Mi sembrò fosse pieno di siringhe, ma mi trattenni dal chiedere spiegazioni. Ero imbarazzato per aver guardato dove non dovevo ma per la prima volta la guardai con uno sguardo nuovo, indagatore.
Mi nascondeva qualcosa?
Lei era tesa, ma era subito tornata a sedere dopo aver gettato uno sguardo inquieto alla finestra.
Le luci della città, ormai ridotte ai lampioni e ai pochi riquadri dorati delle finestre di uomini e donne soli, che come noi trascorrevano le notti svegli, a guardare la città aprirsi come un mistero davanti a loro, splendevano come stelline lontane.
'No, Stefano.'
Avrei voluto che cambiasse tono, che ridesse, che mi dicesse che in fondo stava bene e che non toccava a me portare sulla schiena il peso della sua storia; ma lei mi rispondeva in modo assente, con uno sguardo incerto e ferito.
'A molti può piacere, ma io non vedo che una città vuota. Gli edifici sono pieni di persone, le stazioni, ricolme. I bar, i negozi, colmi di gente.

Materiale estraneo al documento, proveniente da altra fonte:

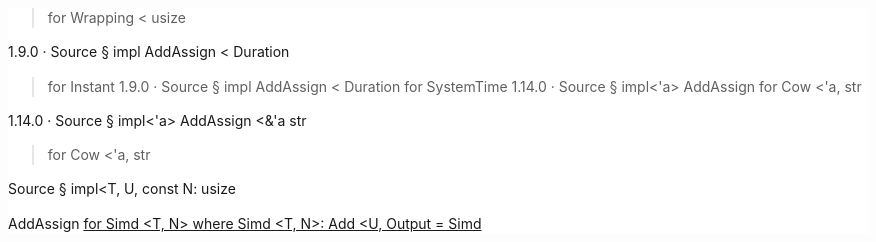 > for
Wrapping
<
usize
>
1.9.0
·
Source
§
impl
AddAssign
<
Duration
> for
Instant
1.9.0
·
Source
§
impl
AddAssign
<
Duration
> for
SystemTime
1.14.0
·
Source
§
impl<'a>
AddAssign
for
Cow
<'a,
str
>
1.14.0
·
Source
§
impl<'a>
AddAssign
<&'a
str
> for
Cow
<'a,
str
>
Source
§
impl<T, U, const N:
usize
>
AddAssign
<U> for
Simd
<T, N>
where
Simd
<T, N>:
Add
<U, Output =
Simd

Ma tutti hanno un buco nel cuore. Ogni cosa qui è vuota, e tutti sono ciechi.'
Per al prima volta le parole di Margherita, così dure, sprezzanti e venate d'un amarezza più sordida dello smog che si attaccava anche alle vesti, mi colpirono come un pugno allo stomaco.
I suoi pensieri così duri eguagliavano i miei, ma io, davanti a lei, chi ero?
Se non un ragazzino che, malinconico di casa e forse un poco poeta, dicevo queste cose?
Ma lei sembrava vivere ogni giorno ciò che diceva.
'Questa sera mi hai portato l'unica cosa bella che vedo da quando ho lasciato casa, da quando non sono più bambina…questa città è vuota, ma di bellezza. Guarda i palazzi, sì, guarda le chiese. Si ergono belle, così eleganti e sante. Ma tutto questo è passato, non fa che parte d'un passato che cade in rovina, trascinando con sé ogni forma di bellezza e originalità… davanti a me non vedo che un'immane rovina, e nessun altro la vede… questa sera il tuo dono ha aperto il mio cuore, più di quanto tu possa mai immaginare; questa sera ho capito che c'è ancora del bello, che c'è ancora un briciolo di buono in tutto questo…forse vivere può valere ancora qualcosa… '
I singhiozzi credo si sentirono oltre l'uscio dell'appartamento, ed io le rimasi accanto fino a che l'alba non illuminò la nostra miseria; Claudio e Christian malignavano di come io avessi approfittato di lei rimanendoci tutta la notte.